Así como en el amor en el matrimonio no depende de un papel firmado ante un juez, el amor a Dios, el engrandecimiento de la iglesia católica y su agigantamiento espiritual no dependen de que haya o no un legajo de cinco o quinientas fojas en algún archivero de la Secretaría de Gobernación o de Relaciones Exteriores. Absoultamente no depende de eso. El proyecto de los gobernantes federales en los últimos tiempos es echar a la basura a la Revolución, la Independencia y la Reforma. El SNTE debe estar atento a ese proceso.

A los ejecutores les urge meter con calzador la enseñanza religiosa en las escuelas públicas, una vez más con el señuelo de la modernización cuando la historia de nuestro país ha probado, una y otra vez, que eso ha sido un error gravísimo.

En sí mismo, enseñar doctrina católica no puede ser considerado dañino a la salud biológica o mental pero la iglesia debe procurarse los medios para lograrlo por su cuenta.
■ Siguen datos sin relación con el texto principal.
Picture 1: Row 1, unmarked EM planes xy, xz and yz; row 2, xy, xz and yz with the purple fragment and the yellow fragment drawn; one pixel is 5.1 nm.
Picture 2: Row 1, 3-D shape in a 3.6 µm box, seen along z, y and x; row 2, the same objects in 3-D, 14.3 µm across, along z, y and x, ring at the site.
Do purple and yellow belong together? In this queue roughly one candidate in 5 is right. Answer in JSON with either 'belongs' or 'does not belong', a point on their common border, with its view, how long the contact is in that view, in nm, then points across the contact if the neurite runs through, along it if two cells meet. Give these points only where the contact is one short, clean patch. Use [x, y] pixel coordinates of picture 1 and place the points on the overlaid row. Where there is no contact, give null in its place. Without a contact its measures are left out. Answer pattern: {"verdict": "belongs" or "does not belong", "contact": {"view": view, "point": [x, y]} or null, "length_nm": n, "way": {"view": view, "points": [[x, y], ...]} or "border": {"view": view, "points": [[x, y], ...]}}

Esto es decir: Los niños que van a clases a escuelas públicas de 8 a 12 horas que asistan a su sesión de doctrina católica a las 17 horas y los que van a clases de 13 a 17 horas que asistan a la doctrina a las 10 de la mañana, siempre convocados por el obispo más cercano expresamente para estudiar el catecismo usando sus propios recursos y edificios y pagando los gastos incurridos usando sabiamente su peculio (¡).

No se debe revolver las dos actividades. El Estado mexicano no tiene por qué convertirse en palafrenero gratuito del episcopado.

Si la jerarquía católica quiere enseñar doctrina en las escuelas públicas es porque no encuentra cómo reunir a los niños y lo único que se le ocurre es acercarse por la espalda, subrepticiamente, de puntillas, sotana arremangada, al inocente grupo infantil que está ocupado en aprender matemáticas y civismo convocados por el Estado Mexicano.

Rivera Carrera, el extanjero Justo Mullor y sus adjuntos de conventículo y cofradía deben buscar otros medios para adoctrinar.

Sostengo: Los salones de clase que son públicos y laicos no se deben manchar con las plantas de sus pies.